━━━ Records to process ━━━

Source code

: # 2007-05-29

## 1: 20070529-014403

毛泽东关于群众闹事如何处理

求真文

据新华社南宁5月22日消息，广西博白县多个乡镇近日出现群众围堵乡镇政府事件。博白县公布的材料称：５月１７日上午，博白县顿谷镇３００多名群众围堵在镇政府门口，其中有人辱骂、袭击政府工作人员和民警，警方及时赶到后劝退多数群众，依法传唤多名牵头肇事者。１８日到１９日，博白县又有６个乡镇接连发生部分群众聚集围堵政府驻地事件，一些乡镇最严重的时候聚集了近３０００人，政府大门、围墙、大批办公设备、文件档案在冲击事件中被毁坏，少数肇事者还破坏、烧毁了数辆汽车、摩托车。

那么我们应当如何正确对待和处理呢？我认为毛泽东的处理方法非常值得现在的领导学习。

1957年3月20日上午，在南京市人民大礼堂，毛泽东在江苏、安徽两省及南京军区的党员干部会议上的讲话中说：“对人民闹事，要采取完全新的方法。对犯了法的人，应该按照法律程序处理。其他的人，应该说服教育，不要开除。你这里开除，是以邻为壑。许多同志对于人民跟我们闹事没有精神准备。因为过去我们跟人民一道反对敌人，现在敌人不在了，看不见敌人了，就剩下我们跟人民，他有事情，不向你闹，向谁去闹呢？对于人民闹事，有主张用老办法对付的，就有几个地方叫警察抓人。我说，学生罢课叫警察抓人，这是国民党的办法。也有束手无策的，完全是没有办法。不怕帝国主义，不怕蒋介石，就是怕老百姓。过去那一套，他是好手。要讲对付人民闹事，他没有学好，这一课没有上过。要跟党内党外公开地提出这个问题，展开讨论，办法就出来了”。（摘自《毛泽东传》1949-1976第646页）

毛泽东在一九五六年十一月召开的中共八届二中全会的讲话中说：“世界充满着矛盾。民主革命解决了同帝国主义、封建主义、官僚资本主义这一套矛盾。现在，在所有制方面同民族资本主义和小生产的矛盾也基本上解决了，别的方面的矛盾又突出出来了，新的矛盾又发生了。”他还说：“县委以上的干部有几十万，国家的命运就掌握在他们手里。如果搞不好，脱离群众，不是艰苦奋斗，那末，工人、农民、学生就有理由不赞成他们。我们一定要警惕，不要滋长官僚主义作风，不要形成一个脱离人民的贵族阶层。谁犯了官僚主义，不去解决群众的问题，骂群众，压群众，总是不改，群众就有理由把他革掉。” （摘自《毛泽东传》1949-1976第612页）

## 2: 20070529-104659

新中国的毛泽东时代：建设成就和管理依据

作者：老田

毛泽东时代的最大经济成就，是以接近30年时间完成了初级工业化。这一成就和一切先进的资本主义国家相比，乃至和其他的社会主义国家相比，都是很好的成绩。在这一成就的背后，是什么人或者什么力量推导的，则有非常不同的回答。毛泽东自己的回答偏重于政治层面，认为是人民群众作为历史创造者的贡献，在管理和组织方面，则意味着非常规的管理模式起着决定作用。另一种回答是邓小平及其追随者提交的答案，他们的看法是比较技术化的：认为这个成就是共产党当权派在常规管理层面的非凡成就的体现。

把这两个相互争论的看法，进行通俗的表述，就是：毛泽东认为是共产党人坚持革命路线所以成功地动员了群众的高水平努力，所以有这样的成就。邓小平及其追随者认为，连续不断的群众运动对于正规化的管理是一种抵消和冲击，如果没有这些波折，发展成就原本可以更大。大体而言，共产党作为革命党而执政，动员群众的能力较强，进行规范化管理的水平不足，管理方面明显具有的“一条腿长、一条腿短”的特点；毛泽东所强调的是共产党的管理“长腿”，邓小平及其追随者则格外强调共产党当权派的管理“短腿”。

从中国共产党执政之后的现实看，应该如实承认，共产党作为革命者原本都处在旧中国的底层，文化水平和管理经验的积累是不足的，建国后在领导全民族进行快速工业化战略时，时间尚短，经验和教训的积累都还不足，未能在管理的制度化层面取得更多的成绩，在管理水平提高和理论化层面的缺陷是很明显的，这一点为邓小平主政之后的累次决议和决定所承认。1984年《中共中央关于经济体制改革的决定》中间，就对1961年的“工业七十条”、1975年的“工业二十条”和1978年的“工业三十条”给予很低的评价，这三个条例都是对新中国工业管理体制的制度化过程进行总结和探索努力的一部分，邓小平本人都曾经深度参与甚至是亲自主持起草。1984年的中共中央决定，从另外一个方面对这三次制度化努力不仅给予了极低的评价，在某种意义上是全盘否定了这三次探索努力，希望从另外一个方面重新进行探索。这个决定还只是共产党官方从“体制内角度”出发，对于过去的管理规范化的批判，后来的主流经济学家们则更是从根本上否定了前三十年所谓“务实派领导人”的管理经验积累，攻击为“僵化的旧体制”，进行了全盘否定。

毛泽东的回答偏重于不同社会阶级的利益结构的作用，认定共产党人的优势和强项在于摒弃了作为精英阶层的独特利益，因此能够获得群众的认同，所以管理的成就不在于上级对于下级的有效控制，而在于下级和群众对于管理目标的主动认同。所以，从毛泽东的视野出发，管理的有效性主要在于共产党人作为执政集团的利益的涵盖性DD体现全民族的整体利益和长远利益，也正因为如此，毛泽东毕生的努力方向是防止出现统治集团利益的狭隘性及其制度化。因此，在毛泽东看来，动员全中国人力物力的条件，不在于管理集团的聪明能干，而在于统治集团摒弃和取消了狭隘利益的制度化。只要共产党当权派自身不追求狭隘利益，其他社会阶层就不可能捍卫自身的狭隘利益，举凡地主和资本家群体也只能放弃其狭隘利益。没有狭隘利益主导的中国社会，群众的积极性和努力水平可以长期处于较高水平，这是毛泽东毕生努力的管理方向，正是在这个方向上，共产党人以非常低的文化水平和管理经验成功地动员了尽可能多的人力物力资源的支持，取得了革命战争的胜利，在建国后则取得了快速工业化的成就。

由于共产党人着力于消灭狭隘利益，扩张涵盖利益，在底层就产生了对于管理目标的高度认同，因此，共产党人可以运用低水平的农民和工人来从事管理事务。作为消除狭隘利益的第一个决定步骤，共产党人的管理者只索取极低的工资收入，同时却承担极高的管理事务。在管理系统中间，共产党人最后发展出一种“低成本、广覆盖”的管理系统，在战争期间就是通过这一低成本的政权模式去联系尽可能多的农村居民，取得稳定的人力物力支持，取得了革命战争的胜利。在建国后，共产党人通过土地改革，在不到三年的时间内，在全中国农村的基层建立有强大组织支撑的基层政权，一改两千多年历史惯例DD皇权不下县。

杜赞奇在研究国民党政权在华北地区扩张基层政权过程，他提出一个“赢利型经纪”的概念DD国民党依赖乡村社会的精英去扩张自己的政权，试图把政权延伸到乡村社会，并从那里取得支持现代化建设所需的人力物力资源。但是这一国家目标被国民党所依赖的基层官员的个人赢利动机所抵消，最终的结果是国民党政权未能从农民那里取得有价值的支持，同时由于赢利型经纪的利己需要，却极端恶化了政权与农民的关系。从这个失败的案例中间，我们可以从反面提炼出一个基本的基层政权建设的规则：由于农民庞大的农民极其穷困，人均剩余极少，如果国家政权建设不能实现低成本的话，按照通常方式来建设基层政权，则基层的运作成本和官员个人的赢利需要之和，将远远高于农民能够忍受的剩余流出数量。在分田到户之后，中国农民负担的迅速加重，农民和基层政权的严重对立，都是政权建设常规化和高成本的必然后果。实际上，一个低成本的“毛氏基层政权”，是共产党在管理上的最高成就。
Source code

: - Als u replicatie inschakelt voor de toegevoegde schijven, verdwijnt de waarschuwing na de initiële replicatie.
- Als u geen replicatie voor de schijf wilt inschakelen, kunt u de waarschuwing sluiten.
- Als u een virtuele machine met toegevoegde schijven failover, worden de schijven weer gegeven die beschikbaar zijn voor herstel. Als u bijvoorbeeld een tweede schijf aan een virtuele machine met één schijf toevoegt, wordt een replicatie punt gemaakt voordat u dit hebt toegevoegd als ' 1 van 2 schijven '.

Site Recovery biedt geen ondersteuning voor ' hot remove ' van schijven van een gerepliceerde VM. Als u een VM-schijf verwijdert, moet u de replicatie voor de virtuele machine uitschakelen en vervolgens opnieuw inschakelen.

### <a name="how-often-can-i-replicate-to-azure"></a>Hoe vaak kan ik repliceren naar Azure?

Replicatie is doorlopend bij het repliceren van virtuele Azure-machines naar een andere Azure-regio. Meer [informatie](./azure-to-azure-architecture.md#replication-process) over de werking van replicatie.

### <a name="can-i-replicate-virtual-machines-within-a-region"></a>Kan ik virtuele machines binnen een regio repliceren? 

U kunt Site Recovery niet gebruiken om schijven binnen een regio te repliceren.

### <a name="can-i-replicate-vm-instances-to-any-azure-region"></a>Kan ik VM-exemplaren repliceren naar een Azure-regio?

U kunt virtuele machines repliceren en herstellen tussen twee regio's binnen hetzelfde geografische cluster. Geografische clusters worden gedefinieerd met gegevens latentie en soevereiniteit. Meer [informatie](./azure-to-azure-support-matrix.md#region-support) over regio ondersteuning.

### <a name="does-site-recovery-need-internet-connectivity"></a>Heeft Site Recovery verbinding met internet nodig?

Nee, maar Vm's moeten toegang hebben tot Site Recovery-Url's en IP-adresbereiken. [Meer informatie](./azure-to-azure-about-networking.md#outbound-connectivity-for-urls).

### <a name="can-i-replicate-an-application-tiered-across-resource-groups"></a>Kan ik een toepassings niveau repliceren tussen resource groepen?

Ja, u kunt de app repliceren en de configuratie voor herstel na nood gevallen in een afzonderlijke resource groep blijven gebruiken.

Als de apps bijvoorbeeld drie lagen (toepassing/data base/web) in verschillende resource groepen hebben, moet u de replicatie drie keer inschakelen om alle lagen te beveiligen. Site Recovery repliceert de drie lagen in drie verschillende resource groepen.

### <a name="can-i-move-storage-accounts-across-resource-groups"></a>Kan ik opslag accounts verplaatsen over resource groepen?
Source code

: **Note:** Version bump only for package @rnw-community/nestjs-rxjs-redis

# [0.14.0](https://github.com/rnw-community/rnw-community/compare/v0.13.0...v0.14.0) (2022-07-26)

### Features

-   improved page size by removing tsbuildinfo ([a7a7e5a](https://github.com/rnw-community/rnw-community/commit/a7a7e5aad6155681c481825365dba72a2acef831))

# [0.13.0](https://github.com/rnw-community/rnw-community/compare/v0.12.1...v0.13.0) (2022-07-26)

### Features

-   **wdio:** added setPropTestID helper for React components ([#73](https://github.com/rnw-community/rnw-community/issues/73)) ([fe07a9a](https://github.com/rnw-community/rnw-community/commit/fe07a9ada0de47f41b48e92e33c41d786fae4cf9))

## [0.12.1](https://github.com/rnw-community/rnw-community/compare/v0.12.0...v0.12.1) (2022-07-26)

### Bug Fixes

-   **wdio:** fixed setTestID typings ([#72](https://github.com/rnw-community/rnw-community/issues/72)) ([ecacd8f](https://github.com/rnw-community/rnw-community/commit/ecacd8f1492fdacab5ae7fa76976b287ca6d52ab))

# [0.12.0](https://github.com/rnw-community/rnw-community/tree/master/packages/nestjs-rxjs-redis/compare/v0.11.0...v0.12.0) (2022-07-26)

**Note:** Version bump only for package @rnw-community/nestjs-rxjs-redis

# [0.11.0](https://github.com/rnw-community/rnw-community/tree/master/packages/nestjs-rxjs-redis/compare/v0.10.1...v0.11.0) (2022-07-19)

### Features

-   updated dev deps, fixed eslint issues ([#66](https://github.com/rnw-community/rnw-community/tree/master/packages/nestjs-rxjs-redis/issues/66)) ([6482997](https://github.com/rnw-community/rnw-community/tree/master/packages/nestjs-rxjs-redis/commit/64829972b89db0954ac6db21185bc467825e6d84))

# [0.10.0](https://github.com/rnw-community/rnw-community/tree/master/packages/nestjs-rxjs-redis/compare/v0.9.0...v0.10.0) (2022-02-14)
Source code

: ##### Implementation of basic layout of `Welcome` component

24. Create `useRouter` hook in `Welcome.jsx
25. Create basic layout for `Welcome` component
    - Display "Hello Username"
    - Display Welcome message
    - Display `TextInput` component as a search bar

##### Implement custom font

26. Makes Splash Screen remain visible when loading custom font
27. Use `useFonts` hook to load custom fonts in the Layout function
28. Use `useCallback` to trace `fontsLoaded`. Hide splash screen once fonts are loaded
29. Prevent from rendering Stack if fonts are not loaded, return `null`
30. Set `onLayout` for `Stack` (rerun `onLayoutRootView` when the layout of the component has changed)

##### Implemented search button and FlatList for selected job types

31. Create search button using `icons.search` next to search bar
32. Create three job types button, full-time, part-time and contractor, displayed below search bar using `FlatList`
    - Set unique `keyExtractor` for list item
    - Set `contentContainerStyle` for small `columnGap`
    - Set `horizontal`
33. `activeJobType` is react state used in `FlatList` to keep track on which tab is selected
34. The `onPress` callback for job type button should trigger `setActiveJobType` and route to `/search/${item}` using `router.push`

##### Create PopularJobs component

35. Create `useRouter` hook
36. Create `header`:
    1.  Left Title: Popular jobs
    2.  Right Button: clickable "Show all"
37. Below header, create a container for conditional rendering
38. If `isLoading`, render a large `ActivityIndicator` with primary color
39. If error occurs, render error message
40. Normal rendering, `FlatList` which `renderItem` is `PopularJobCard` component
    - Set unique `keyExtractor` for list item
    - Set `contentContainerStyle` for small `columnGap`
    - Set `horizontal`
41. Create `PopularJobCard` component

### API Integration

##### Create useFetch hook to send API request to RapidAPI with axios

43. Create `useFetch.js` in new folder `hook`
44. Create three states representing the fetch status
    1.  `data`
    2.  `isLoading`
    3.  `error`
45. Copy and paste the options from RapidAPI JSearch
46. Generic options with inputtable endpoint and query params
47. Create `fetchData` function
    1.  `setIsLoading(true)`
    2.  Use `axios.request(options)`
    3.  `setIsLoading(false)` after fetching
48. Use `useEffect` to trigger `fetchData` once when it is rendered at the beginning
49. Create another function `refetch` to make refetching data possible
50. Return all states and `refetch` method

━━━

Written task: Rewrite the lines of the material from the line with "26. Makes Splash" up to and including the line with "##### Create PopularJobs component", changing every "search bar" to "search field" and leaving the rest untouched.

Task response:
26. Makes Splash Screen remain visible when loading custom font
27. Use `useFonts` hook to load custom fonts in the Layout function
28. Use `useCallback` to trace `fontsLoaded`. Hide splash screen once fonts are loaded
29. Prevent from rendering Stack if fonts are not loaded, return `null`
30. Set `onLayout` for `Stack` (rerun `onLayoutRootView` when the layout of the component has changed)

##### Implemented search button and FlatList for selected job types

31. Create search button using `icons.search` next to search field
32. Create three job types button, full-time, part-time and contractor, displayed below search field using `FlatList`
    - Set unique `keyExtractor` for list item
    - Set `contentContainerStyle` for small `columnGap`
    - Set `horizontal`
33. `activeJobType` is react state used in `FlatList` to keep track on which tab is selected
34. The `onPress` callback for job type button should trigger `setActiveJobType` and route to `/search/${item}` using `router.push`

##### Create PopularJobs component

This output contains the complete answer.